As I am reminded of the character of the One inviting me to jump, I am thankful. My fear turns into expectation and my hope remains not in the fulfillment of a wish, but in the character of the One who holds all things.

Today, where ever you are. In the face of whatever invitation is before you…. cling not to the outcome, but the one who holds it. Do not be afraid, for God, who is good, will lead you and you will not be destroyed.

Resilience

IMG_5611I walked upstairs and to my horror the bulbs that had grown into beautiful blooms had toppled over. Their beauty had seemingly given way to brokenness which, for that moment felt irredeemable. I texted my friend who had given them to me and he asked if they could be salvaged. I tended to them. I cut off stems, I leaned them against something stronger to hold them up right, I watered them and placed them near a window so they might receive light. Later in the day I revisited my blooms and noticed they could once again stand on their own.

I wrote my friend telling him that they were salvaged. *whew

I later wrote telling him I wanted to find the metaphor in it all. Our conversation went a little like this:

Me: My crazy metaphor seeking mind has been like, “what does this mean??” Then I tell my brain to be quiet.

My friend: Ha ha yes I knew you would seek the metaphor in it!

Me: Perchance the blooms became prideful thinking they were all that… With their tall stems and beautiful flowers and their heads grew too big for theirs britches and they had to fall ???

I’ll keep working on it….

My Friend: Rohr (Richard Rohr) would say life is a constant cycle of destruction and renewal…the growing and vibrant object has reached its peak and is now entering its cycle of deterioration. Leaves falling

Me: Crap…. This plant and I have been identifying with each other…. This prophetic plant is revealing  that I’m going to experience death…  Today that makes me angry

(Some sassy banter)

Me: Good thing they sprang up again…

My Friend: Ah ha! Resilience is your metaphor!
Me: Resurrection, restoration, redemption, resilience!!!!

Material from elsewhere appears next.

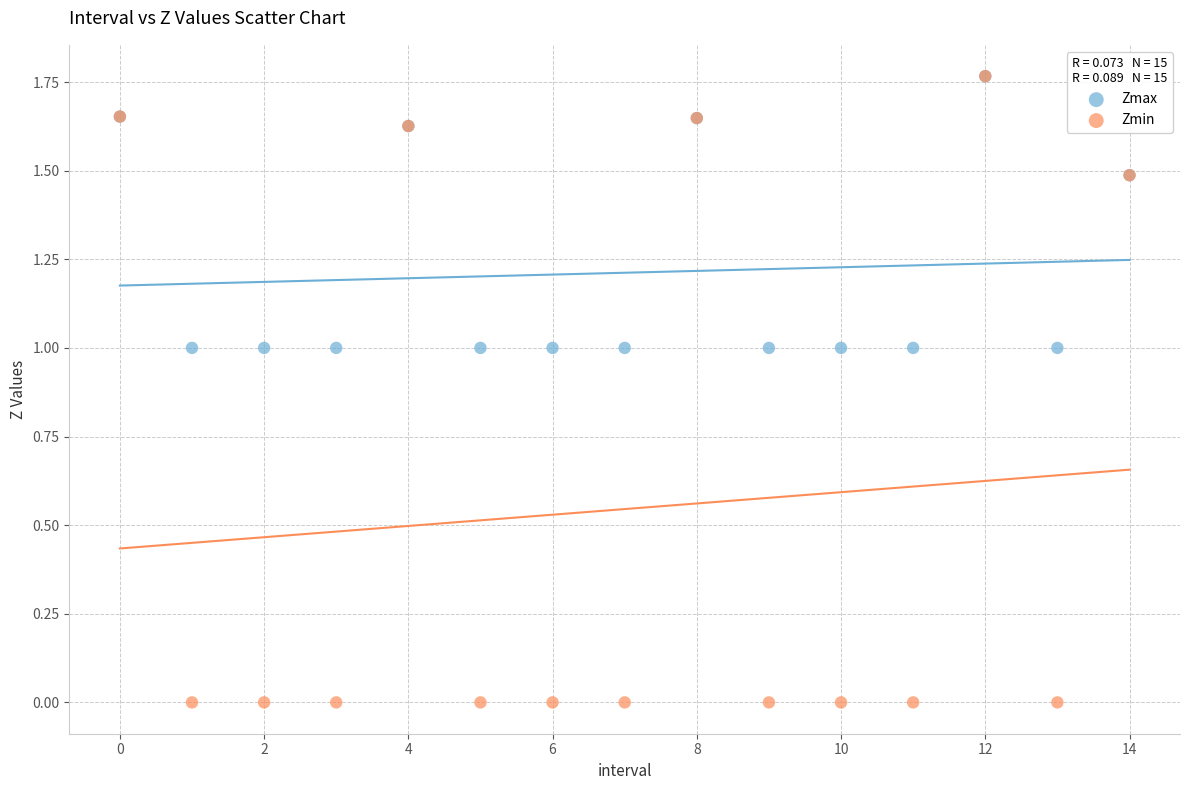

What are all the series names shown in the legend?

Zmax, Zmin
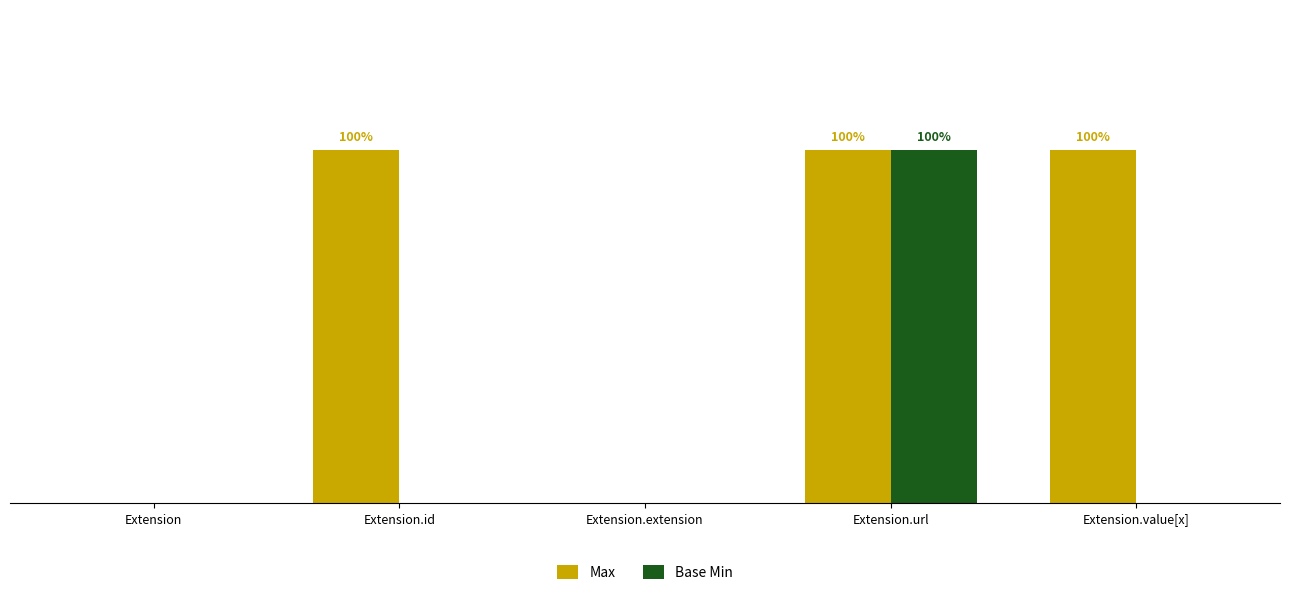

Reading left to right, what are all the values shown in this chart?

Max: Extension=0	Extension.id=1	Extension.extension=0	Extension.url=1	Extension.value[x]=1
Base Min: Extension=0	Extension.id=0	Extension.extension=0	Extension.url=1	Extension.value[x]=0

Thanks for giving me a better metaphor.

Before this conversation I was overwhelmed. (No, I was not overwhelmed because of my plant. I was overwhelmed by fear and sadness about various situations in life. Daily I experience various invitations to trust and on this day, those invitations were less than welcome.) I found myself questioning God. I found myself in a spiral of doubt. I was grabbing hold of lies being thrown at me and quickly became burdened by their weight.

I needed truth. I needed to be reminded of my identity as a Daughter of the Most High. I was looking for truth in this plant that has offered me so much insight as it’s grown. Working out the metaphor with my friend, led to a quick dose of truth.

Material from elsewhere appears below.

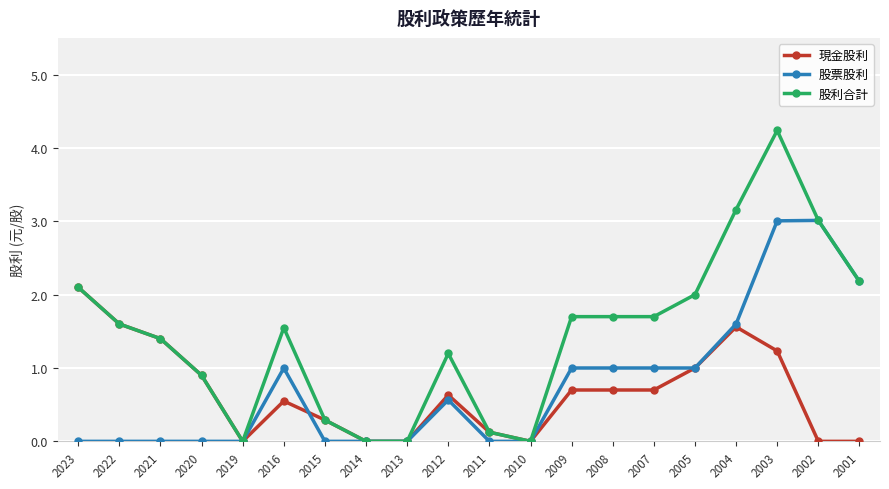

What is the difference between the 股利合計 values at 2009 and 2005?

0.3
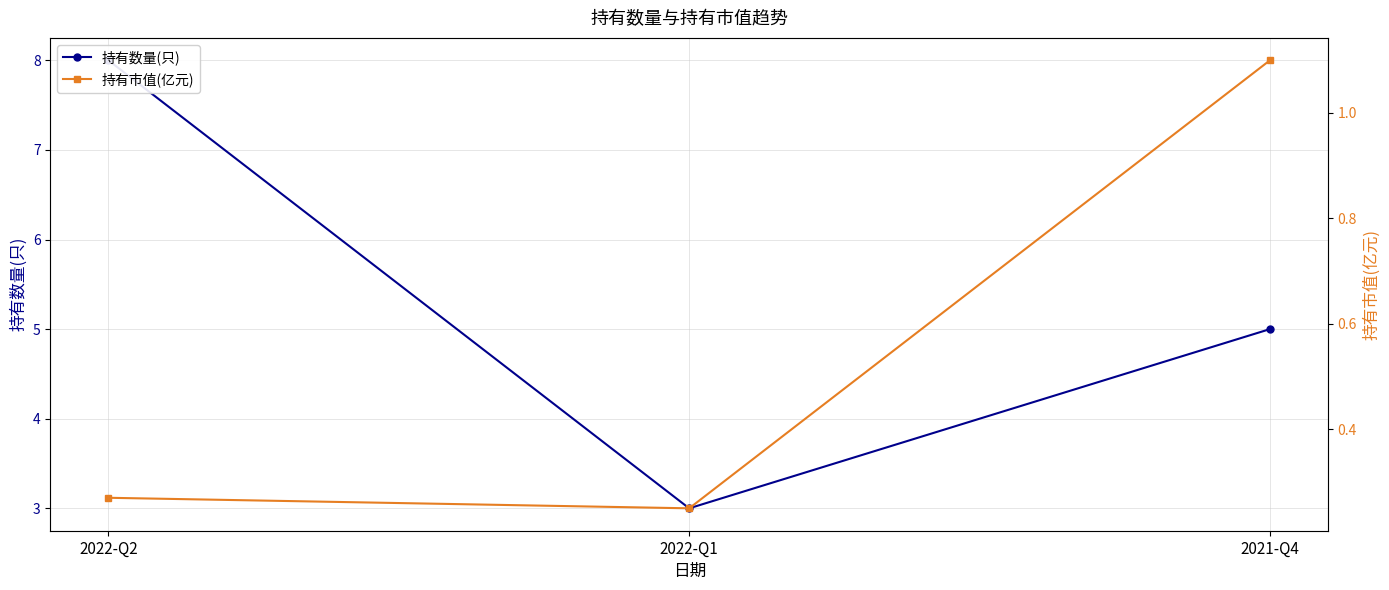

Is this an area chart (filled region under the line)?

No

When he spoke the words, “Ah ha! Resilience is your metaphor,”  it was as though an agreement was made deep with in me. I understood truth in the word.  I took hold of it and it drew me up out of the pit and aligned me with my identity as a child of God, an overcomer, one who can stand up against darkness, for the light of the world lives with in me.

The words with which I make agreement matter and they guide my beliefs about God, self and others.

I’m thankful that God gives us, that He gives me, what I need as I seek to live out my identity as a daughter of a good King.

Bulbs that teach, people who speak, strength on which to hold, truth to which I cling, light and water to grow and His constant presence as the author and perfecter of faith. What I place my faith in matters. Who I place my faith in is crucial. What words I use to guide me and the ideas and beliefs to which I cling lead to death or life, darkness or light.

I have continued to have peace as I’ve held to the metaphor of resilience and place my trust in the one who has already overcome the world.

Where do you need hope? Where is your invitation to trust? In what and whom are you placing your hope, trust and heart?